Srinivas Katkoori, Ph.D.

Committee Member

Nagarajan Ranganathan, Ph.D.

Committee Member

Hao Zheng, Ph.D.

Keywords

Field Programmable Gate Array, Reconfigurable Logic, Evolutionary Algorithms, Verilog, Xilinx Virtex-II Pro

Abstract

The field of FPGA design is ever-growing due to costs being lower than that of ASICs, as well as the time and cost of development. Creating programs to run on them is equally important as developing the devices themselves. Utilizing the increase in performance over software, as well as the ease of reprogramming the device, has led to complex concepts and algorithms that would otherwise be very time-consuming when implemented on software.

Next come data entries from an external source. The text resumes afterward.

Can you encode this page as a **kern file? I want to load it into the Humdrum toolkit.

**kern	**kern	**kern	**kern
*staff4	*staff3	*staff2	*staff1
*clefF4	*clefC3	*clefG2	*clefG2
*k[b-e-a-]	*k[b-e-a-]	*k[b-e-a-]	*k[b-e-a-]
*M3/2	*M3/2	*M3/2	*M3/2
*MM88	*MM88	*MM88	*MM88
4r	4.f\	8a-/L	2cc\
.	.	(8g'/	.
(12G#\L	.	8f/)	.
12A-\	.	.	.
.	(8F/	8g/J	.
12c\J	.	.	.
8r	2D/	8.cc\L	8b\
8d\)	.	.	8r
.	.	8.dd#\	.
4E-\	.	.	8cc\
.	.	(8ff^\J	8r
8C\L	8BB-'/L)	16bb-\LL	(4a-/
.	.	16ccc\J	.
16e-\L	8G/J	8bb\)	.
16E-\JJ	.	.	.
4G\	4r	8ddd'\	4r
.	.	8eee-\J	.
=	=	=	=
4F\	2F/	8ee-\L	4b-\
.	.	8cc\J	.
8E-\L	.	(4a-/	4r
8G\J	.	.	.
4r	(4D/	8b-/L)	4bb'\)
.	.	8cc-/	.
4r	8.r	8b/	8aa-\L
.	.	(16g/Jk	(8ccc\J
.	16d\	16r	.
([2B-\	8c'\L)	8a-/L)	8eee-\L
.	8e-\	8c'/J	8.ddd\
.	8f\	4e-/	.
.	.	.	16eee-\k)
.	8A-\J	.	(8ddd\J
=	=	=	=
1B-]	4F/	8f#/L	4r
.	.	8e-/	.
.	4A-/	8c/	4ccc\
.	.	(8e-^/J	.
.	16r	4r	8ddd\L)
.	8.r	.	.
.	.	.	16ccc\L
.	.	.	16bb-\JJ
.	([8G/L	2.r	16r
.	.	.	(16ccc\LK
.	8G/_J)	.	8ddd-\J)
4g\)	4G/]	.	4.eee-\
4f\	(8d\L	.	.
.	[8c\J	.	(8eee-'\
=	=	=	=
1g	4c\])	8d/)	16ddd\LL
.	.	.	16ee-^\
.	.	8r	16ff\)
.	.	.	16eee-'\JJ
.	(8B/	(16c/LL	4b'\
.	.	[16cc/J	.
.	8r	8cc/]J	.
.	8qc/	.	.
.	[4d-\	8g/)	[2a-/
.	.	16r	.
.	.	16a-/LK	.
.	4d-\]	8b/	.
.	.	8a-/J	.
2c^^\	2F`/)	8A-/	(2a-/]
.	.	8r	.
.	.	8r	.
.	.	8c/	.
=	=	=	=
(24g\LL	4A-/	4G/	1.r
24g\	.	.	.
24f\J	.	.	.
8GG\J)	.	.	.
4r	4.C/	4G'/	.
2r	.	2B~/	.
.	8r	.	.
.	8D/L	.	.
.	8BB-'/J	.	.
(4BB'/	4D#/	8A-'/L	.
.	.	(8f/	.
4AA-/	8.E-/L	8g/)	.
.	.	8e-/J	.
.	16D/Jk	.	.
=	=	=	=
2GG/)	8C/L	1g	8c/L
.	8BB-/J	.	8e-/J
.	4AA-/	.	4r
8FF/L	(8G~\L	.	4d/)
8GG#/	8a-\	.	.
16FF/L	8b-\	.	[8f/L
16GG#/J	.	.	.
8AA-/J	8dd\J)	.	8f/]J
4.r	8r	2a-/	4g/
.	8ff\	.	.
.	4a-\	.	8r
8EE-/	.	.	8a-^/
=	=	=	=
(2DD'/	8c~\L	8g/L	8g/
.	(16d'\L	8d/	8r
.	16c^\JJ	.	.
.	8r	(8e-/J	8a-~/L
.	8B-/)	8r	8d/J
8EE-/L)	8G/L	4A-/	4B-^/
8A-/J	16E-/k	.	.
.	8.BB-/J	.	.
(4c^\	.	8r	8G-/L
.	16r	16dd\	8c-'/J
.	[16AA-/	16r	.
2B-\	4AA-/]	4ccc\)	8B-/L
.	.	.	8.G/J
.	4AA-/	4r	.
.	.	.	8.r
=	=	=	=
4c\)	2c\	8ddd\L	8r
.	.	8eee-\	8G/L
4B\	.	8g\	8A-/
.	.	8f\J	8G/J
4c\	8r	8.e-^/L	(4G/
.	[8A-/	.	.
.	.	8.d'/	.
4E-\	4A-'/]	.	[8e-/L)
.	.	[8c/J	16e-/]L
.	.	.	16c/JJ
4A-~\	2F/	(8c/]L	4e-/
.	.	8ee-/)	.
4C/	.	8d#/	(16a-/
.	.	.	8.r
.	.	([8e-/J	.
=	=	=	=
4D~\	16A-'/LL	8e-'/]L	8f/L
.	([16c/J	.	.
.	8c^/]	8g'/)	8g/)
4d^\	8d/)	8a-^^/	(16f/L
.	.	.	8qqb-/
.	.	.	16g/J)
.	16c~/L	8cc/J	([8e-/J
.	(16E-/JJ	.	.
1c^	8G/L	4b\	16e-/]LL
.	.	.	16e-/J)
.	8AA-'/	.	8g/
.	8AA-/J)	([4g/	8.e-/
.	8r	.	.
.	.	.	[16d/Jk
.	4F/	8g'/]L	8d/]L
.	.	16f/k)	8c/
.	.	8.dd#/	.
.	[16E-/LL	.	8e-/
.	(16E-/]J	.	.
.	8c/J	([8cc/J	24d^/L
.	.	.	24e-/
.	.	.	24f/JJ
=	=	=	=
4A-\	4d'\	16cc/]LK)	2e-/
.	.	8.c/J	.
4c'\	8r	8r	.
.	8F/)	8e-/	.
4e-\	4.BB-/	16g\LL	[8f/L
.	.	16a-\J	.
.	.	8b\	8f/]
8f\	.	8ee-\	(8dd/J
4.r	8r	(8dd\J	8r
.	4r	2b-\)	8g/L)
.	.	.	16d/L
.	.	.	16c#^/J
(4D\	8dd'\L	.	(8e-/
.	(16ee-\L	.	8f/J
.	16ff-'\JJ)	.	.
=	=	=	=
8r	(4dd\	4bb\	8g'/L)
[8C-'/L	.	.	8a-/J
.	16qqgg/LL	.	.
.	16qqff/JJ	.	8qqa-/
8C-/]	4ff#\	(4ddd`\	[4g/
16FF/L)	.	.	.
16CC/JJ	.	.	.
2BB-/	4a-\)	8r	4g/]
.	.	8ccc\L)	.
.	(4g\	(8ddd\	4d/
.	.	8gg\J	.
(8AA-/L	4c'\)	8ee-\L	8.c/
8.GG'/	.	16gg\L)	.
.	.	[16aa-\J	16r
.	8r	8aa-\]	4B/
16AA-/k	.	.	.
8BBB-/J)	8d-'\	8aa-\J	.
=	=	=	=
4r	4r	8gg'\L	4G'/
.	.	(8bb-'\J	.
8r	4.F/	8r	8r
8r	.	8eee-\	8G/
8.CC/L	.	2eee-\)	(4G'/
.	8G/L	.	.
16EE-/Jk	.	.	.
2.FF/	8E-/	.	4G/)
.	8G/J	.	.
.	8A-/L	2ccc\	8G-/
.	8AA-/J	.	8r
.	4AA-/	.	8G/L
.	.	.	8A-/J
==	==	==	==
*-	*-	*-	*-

One such focus has been towards a search and optimization algorithm called the genetic algorithm. The proposed approach is to take an existing application of the genetic algorithm on an FPGA, developed by Fernando et al. [1], and create several instances of it to make a parallel genetic algorithm engine. The genetic algorithm cores are interfaced with a controller module that will control the flow of data between them to implement the parallel execution. Both coarse-grained and fine-grained parallelism are tested and results collected to find the best performance when compared to the single core design. Initial experimental results show some improvement over the number of generations required to reach the optimal fitness level, as well as more significant improvement for the number of generations needed for the average fitness to reach the optimal level.